Black Virginians opposed these vouchers with near unanimity. Oliver Hill, the NAACP attorney who had co-led Virginia’s piece of the litigation folded into Brown, put the principle in an apt axiom: “No one in a democratic society has a right to have his private prejudices financed at public expense.”
In contrast, libertarian thought leaders and the neoliberal cause’s main funder at the time saw no problem with tax subsidies to segregation academies, even in states that denied voting rights to the African Americans harmed by the policy. While Friedman and most of his neoliberal collaborators made their case for privatization in race-neutral language and may not personally have been driven by racial animus, they had no scruples about exploiting white supremacy to move their otherwise unsaleable policy agenda. This history reveals how Milton Friedman and his allies provided aid and comfort to those who presided over a racial dictatorship in the Jim Crow South, an apartheid-like regime that stayed in power through state-sponsored repression, employer retaliation, and private violence.

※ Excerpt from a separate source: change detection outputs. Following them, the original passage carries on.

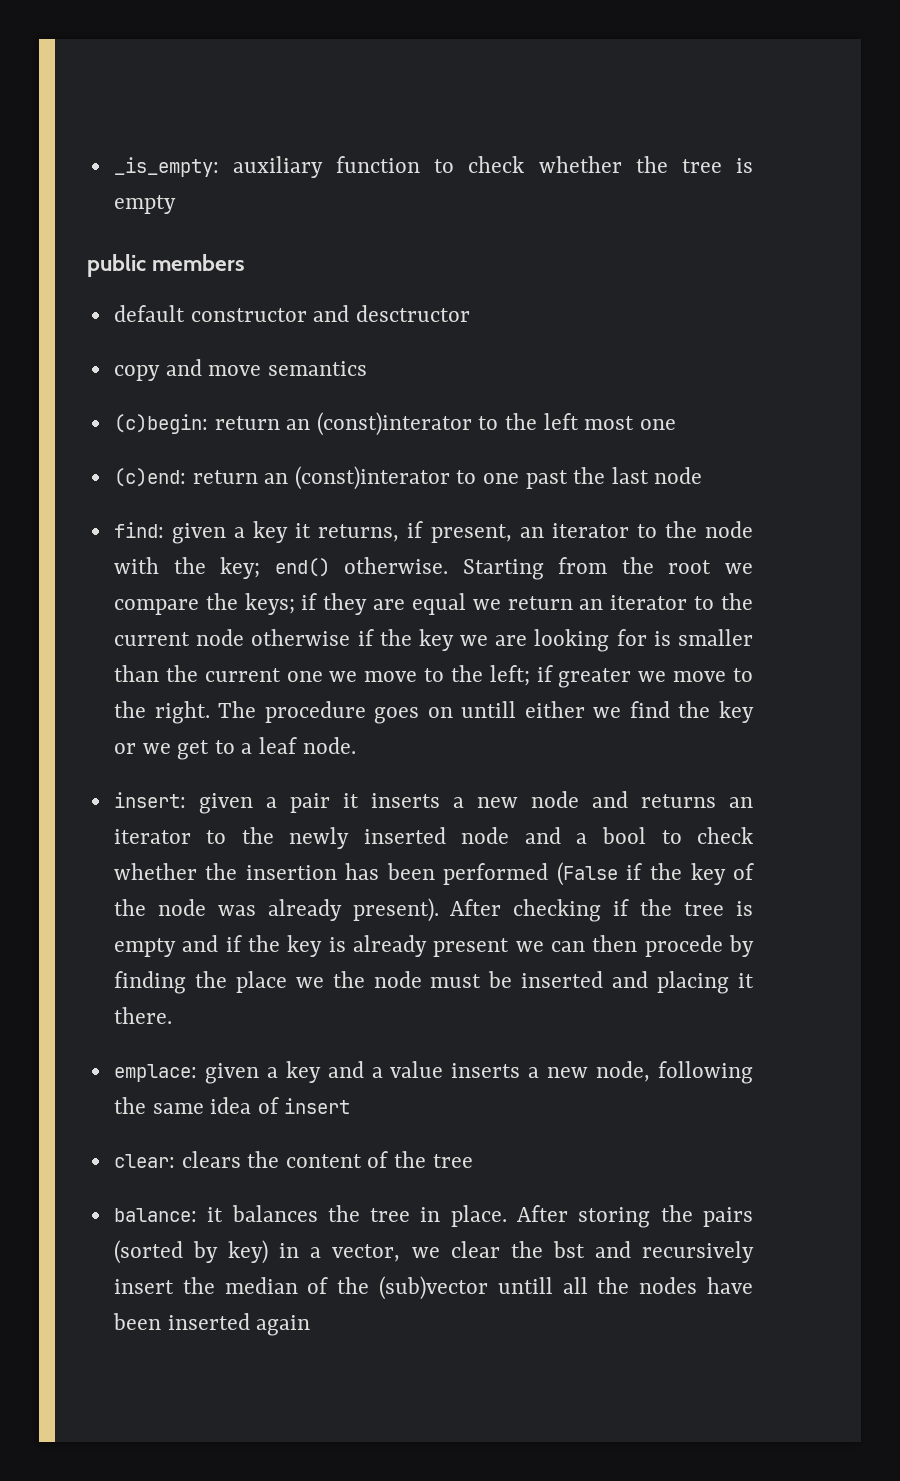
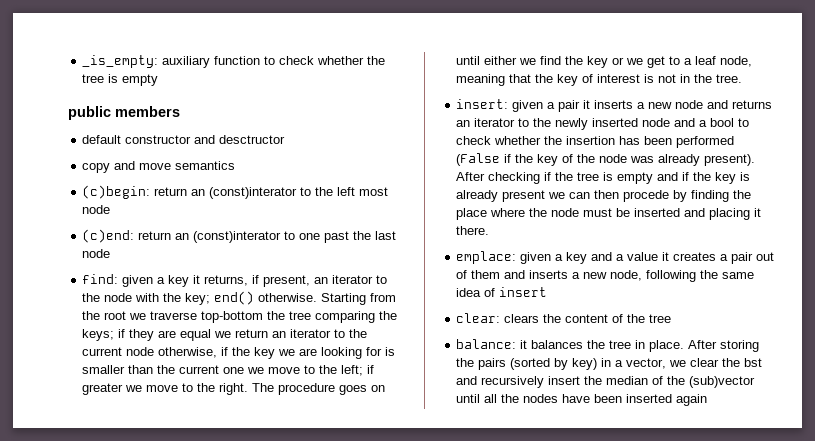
[639,419,676,430] one -> [82,205,111,214] node
[113,599,199,615] compare -> [150,311,376,323] traverse top-bottom the tree comparing
[251,629,351,646] otherwise -> [158,347,218,358] otherwise,
[461,701,517,718] untill -> [456,56,481,65] until
[302,737,356,754] node. -> [720,56,753,67] [456,74,743,86] node, meaning that the key of interest is not in the tree.
[295,977,324,988] we -> [490,208,526,217] where
(444, 1069) none -> [662,252,775,264] [456,270,526,279] it creates a pair out of them and
[497,1277,553,1294] untill -> [456,394,481,403] until

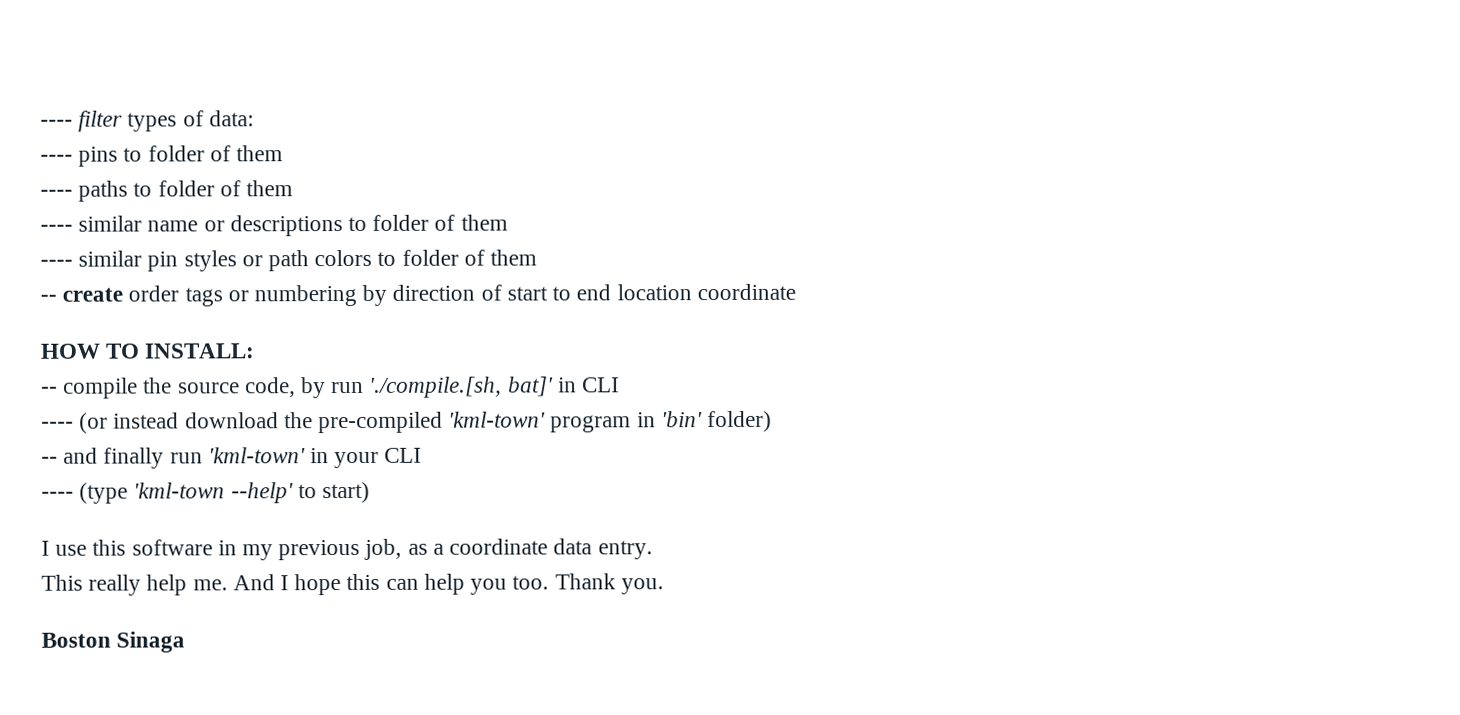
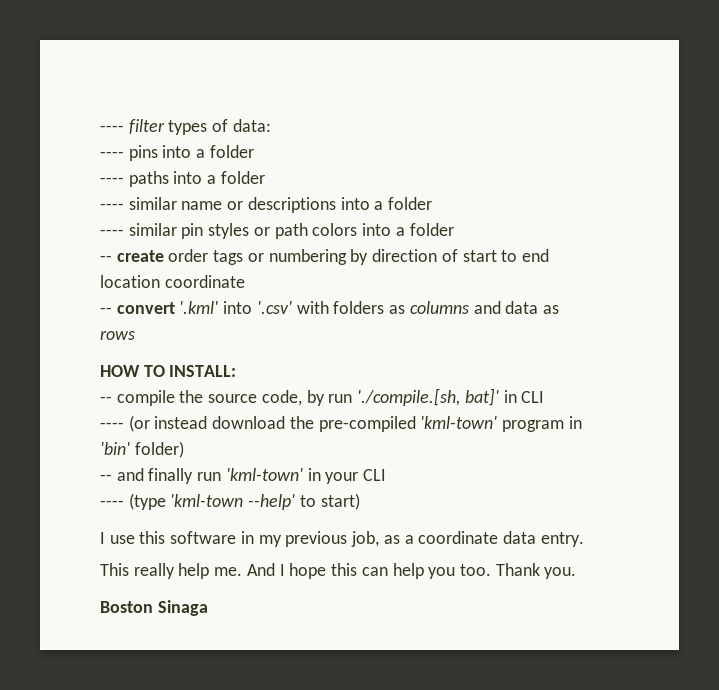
[123,145,284,162] to folder of them -> [162,145,254,158] into a folder
[133,180,294,197] to folder of them -> [173,171,265,184] into a folder
[348,214,508,231] to folder of them -> [340,197,433,210] into a folder
[377,249,538,266] to folder of them -> [362,223,454,236] into a folder
(796, 292) none -> [100,301,559,314] [100,331,135,340] // -- convert '.kml' into '.csv' with folders as columns and data as rows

The collaboration between neoliberal intellectuals and segregationists involved opportunism on both parts, to be sure. But what made it work was the overlap in their values and views of government. Each placed a premium on the liberty of those who had long profited from racial capitalism and sought to shield it from government action on the part of Americans, Black and white, committed to democratic values. At a moment when at least some whites in the South were prepared to accept a more equitable society, neoliberals lined up with the beneficiaries of the old order. Not surprisingly, the outcome was not freedom, but the entrenchment of structural racism.
And the sad fact of the matter is that improving education was never the true reason for free-market fundamentalists’ embrace of vouchers. As Friedman signaled in that first 1955 manifesto and argued for over a half century, school “choice” was a way station on the route to radical privatization. The vouchers were a tactic. The strategy they served was to stick parents with the full cost of their children’s schooling and the labor of finding and arranging it.
“In my ideal world, government would not be responsible for providing education any more than it is for providing food and clothing,” Friedman repeated in 2004 what he had long maintained. “Private charity would be more than ample to assure that there were schools available for every child.” He was as frank in addressing a meeting of the American Legislative Exchange Council (ALEC) four months before his death in 2006. Said Friedman: “the ideal way [to give parents control of their children’s education] would be to abolish the public school system and eliminate all the taxes that pay for it.” In the real world, this would be engineered inequality so staggering that it would make today’s inequities look modest by comparison.
That is what today’s libertarian billionaire backers of vouchers, with Charles G. Koch in the lead, are keeping from the unsuspecting parents on whom the cause relies for electoral success, now Black and Latino as well as white. Vouchers, like freedom, are a horse to ride somewhere. The destination would shock most people, but soon it could be too late to reverse course.